AKR1C3 is an important enzyme in the steroidogenesis pathway that can produce androgen intratumorally to maintain CRPC tumour growth after ADT. ¹⁸ Additionally, Liu et al demonstrated that it could contribute to drug resistance in patients treated with both abiraterone and enzalutamide, and inhibition of AKR1C3 activation with specific inhibitors (ie, indomethacin) could overcome these drug resistance by reducing the levels of intracrine androgens and diminishing AR transcriptional activity. ¹⁹ , ²⁰ Very recently, we collected several primary prostate rebiopsies at the time of mCRPC diagnosis and performed IHC staining of AKR1C3. Indeed, AKR1C3 expression in CRPC tissues is strongly associated with poor efficacy of abiraterone as a first‐line therapy. ¹¹

In addition, AKR1C3 has been shown to play different roles in mCRPC, such as acting as an EMT driver or AR coactivator. ¹⁰ , ²¹ Our previous studies revealed that AKR1C3 could act as a novel EMT driver to facilitate PCa metastasis through ERK signalling, which indicated a poor prognosis of patients. ¹⁰ Yepuru et al have reported that AKR1C3, as an AR‐selective coactivator, enhanced AR signalling through the ERG/AKR1C3/AR feed‐forward loop and facilitated CRPC development. ²¹ Additionally, in our previous study, we generated several DAB2IP‐deficient PCa cells, which simultaneously exhibited activation of AR‐V7 and overexpression of AKR1C3, indicating a direct or indirect interaction between AKR1C3 and AR‐V7 protein.
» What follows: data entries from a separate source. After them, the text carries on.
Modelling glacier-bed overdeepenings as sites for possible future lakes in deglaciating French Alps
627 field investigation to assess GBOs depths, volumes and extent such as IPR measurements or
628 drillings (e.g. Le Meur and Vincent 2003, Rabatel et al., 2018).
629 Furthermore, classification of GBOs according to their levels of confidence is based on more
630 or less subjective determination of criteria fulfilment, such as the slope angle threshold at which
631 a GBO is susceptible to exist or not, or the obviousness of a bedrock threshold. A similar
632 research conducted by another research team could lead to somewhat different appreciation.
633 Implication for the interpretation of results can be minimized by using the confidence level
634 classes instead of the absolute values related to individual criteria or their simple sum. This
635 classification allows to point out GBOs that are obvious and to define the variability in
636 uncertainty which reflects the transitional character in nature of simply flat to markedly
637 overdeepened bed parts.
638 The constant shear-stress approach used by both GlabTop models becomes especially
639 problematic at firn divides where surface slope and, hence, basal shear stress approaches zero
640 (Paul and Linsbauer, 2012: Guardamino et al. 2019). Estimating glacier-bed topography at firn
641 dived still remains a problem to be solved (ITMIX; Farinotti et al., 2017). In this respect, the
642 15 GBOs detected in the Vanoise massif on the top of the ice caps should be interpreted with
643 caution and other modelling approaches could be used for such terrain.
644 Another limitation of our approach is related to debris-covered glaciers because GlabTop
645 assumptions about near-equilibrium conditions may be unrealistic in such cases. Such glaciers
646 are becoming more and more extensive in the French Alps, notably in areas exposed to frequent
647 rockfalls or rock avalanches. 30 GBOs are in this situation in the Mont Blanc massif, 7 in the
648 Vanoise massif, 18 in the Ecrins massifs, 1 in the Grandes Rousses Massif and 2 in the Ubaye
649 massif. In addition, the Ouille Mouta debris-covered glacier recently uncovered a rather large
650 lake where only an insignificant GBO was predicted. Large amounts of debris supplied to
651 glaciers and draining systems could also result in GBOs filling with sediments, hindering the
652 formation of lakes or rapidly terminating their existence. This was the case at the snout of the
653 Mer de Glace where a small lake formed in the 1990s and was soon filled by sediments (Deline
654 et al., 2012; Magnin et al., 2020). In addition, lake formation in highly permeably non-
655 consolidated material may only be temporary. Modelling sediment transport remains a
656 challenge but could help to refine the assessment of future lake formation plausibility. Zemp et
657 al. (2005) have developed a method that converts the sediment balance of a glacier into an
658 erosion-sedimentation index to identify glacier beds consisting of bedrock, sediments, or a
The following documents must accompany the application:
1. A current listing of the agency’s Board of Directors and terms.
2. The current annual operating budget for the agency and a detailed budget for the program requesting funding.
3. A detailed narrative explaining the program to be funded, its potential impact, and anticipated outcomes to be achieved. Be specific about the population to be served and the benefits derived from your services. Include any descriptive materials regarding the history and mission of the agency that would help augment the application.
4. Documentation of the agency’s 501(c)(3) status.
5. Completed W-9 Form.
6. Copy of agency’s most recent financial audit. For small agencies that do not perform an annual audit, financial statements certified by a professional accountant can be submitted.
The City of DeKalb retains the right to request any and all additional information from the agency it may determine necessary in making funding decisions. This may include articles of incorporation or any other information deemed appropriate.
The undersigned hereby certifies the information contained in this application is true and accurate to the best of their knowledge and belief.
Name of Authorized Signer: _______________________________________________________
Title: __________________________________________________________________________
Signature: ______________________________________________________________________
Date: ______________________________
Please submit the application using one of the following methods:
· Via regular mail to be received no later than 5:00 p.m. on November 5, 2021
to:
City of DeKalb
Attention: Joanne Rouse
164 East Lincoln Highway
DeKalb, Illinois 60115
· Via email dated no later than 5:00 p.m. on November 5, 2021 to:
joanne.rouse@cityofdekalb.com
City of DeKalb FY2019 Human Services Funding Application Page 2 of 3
To further confirm their relationship in CRPC, we applied IHC staining of AR‐V7 in prostate rebiopsies at mCRPC. Indeed, there is a positive correlation between AKR1C3 and AR‐V7 staining. Mechanistically, AKR1C3 colocalized and bound to AR‐V7 protein in CRPC cells and then reciprocally inhibited AR‐V7 and AKR1C3 protein degradation, which led to concordant overexpression of AKR1C3 and AR‐V7. These results have also been partially confirmed by another group using different cell models. This group also reported that AKR1C3 promoted AR‐V7 protein stabilization and conferred resistance to AR‐targeted therapies. ¹⁵

AR‐V7, as a truncated AR without a LBD, was believed to persist constitute AR target gene activation. However, Cato et al recently utilized cistrome and transcriptome analyses of CRPC data to show that AR‐V7 functions as a transcriptional repressor and heterodimerizes with full‐length AR at a subset of growth suppressive genes to support CRPC growth. Four genes, including SLC30A7, B4GALT1, HIF1A and SNX14, were specifically targeted by AR‐V7 and showed a negative effect on CRPC cell proliferation. ¹⁶ Similarly, we demonstrated that only B4GALT1 transcription was suppressed by AR‐V7 in 22RV1 T cell models, and knock‐down of B4GALT1 restored the effect of the AKR1C3/AR‐V7 complex on 22RV1 T‐cell proliferation.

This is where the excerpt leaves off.